Interest in buying a business is exceeding the number of businesses for sale, as buyers look to secure future employment amid the COVID-19 pandemic, experts believe.
Link NSW business director Mark Jason said sales inquires for businesses in the medical, transport, distribution and cleaning industries had been strong.
“Our website inquiries and traffic have gone through the roof,” he said. “Every time unemployment creeps up, we see a spike in the ‘buy yourself a job’ market.”
Allbiz Business Sales and Business Brokers cofounder Matthew Holland said the rise in buyer interest was significant, particularly from those who had been made redundant.
However, there had been a lag in the number of businesses being put up for sale, as many owners were still receiving the JobKeeper subsidy and were not sure how to proceed in the months ahead.
“We’ve had a complete turnaround, we’ve got buyers coming in from regions – from all over, really – and we are just not seeing the listings come through,” Mr Holland said.
Businesses related to information technology, food and supermarkets or anything with a future in technology that was non-retail had been in demand, he said.
“We’ve had the level of inquiry drop when it all [COVID-19] started and it didn’t take long to come back and it is really busy now,” he said.
“Also quite a number of people are strangely doing well out of this and it’s not all doom and gloom, with businesses in certain sectors doing quite well and are looking to expand.”
This included gas services, transport and food services, especially in the central west areas of NSW, in “resilient” country towns such as Dubbo.
Mr Jason said he had noticed strong interest within the hospitality sector, with potential buyers cautiously scoping out future viability.
Fast food in the suburbs, as well cafes restaurants in the city, inner city and the east were also high on the list.
“So it really is that ‘buy yourself a job’ market. The high end-business sales, while they are still somewhat cautious, there are still a lot of people looking to deploy money whether it’s a roll-up [people buying out their competition] or economies of scale … we are still seeing a fair amount of interest from high-net-worth individuals who are looking for a reasonable rate of return from deploying their money into an investment,” he said.
MMJ business and sales acquisition manager Martin Lo Surdo said sales during the pandemic had been consistent with a small drop in general inquiries during the period from the end of March and throughout April, with activity returning to normal in May.
He said there had been no particular type of businesses which had been in higher demand than others.
“There have been some industries affected by the restrictions, where we’ve had to just pause those campaigns, like the beauty industry, where the whole business is in closedown or limited trade,” he said.
“We’ve still had interest in those businesses as people move to prepare for life after COVID.”
There had been no marked rise or fall in sale prices and some transactions have had a delayed settlement period, particularly if bank funding was required, Mr Lo Surdo said.
For individuals thinking of buying a business in the current climate, Mr Holland said it was vital to consider the future of the business.

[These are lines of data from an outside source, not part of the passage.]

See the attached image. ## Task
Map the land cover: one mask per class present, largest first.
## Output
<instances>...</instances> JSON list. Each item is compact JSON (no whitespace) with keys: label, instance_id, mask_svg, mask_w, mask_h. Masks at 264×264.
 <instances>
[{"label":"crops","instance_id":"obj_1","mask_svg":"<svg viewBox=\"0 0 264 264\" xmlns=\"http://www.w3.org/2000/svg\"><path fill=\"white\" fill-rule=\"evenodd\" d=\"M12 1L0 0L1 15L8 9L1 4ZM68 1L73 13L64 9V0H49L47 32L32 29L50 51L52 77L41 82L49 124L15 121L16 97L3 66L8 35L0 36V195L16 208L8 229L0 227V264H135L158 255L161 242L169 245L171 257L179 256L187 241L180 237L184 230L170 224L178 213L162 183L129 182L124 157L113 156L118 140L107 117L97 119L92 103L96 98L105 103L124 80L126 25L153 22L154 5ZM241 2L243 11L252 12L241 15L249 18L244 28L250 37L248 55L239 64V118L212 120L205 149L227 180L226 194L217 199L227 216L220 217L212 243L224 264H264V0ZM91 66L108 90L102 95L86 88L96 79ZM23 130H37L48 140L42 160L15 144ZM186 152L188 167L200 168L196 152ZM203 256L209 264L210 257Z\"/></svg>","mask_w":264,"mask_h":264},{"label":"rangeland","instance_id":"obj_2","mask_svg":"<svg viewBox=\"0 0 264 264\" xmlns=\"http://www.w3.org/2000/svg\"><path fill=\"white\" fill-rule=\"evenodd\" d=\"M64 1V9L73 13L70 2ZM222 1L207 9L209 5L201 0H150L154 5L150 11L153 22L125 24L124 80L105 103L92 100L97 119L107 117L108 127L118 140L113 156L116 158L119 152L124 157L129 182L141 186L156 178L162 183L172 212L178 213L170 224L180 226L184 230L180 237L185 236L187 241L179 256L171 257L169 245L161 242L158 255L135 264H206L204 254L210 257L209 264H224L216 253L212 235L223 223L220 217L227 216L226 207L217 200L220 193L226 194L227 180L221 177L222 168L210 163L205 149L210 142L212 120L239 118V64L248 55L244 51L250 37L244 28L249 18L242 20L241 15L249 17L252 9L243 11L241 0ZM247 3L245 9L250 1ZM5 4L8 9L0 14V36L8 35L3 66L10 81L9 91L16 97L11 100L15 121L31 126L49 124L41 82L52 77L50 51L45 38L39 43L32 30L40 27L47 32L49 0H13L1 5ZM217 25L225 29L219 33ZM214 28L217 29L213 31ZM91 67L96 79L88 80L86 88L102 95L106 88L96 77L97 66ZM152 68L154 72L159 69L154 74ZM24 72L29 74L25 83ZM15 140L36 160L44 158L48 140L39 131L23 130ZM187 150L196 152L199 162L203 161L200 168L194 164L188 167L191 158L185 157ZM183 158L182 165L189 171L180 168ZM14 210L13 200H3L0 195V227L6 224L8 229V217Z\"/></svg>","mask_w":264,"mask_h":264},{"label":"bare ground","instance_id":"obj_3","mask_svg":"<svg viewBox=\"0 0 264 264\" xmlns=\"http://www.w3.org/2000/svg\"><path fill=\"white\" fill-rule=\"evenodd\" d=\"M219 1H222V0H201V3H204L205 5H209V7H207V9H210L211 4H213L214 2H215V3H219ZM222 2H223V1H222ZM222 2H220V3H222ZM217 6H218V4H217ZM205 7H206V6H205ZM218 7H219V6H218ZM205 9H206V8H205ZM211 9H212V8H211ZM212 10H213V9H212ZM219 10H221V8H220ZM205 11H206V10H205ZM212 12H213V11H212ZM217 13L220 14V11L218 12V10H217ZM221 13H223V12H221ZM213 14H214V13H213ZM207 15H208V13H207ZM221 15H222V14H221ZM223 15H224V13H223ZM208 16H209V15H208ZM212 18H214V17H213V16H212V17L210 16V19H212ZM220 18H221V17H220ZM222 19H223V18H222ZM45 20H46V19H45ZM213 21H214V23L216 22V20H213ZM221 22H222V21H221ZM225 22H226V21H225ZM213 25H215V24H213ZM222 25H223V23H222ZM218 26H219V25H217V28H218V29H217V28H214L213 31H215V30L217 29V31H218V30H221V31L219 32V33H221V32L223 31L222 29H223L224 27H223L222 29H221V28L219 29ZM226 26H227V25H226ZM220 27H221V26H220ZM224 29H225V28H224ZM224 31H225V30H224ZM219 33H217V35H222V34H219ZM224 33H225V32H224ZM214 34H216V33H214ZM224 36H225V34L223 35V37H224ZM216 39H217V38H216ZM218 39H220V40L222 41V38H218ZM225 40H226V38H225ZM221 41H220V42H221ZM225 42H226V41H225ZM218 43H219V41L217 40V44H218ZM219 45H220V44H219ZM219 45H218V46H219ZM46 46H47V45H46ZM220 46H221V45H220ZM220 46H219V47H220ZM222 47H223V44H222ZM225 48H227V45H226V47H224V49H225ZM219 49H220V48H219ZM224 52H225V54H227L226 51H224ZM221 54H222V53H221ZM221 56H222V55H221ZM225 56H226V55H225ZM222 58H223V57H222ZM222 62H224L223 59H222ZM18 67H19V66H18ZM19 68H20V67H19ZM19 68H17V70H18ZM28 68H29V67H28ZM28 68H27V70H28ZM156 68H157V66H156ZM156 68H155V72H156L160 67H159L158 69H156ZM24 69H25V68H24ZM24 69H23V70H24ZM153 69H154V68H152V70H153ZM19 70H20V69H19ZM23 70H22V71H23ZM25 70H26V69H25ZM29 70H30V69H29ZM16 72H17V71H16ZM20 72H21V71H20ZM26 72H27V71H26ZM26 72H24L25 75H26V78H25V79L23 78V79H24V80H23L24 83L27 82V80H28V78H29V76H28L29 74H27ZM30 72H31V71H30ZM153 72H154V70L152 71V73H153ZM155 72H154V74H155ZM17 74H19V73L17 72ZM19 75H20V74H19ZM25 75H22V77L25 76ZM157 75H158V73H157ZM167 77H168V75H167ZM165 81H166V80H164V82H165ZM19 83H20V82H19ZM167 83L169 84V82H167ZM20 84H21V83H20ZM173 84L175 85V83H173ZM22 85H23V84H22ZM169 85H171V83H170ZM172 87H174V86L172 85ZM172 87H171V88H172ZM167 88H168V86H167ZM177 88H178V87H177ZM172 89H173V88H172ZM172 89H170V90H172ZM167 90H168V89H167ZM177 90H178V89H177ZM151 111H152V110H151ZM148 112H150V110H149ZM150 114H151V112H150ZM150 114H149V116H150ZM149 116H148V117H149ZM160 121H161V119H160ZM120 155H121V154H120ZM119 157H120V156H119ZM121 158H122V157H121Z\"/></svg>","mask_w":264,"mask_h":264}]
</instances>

“Consider is it something you want to be in long term?” he said. “The old rule applies – don’t go into something that you aren’t going to love.
“Check the numbers and don’t be too hard on the sellers on the way out. At the end of the day as long as the numbers are bouncing back, it’s not about bargain hunting.
“The sellers aren’t dumping their businesses. Don’t try and offer silly prices as from what we have seen people won’t take them.”
Mr Jason said to start with an objective list and remember there was no such thing as a perfect price.
Finding a business which ticked as many of your objectives as possible was best, he said.
He also recommended obtaining a good understanding of what available finance and money you had at hand, as well as what other financing was available depending on the business.
“It’s important to feel out each individual because you don’t know what their position or bottom line is until you ask the question or put an offer forward, and understanding that an offer is really the starting point and there are a lot of steps in the process, including due diligence,” he said.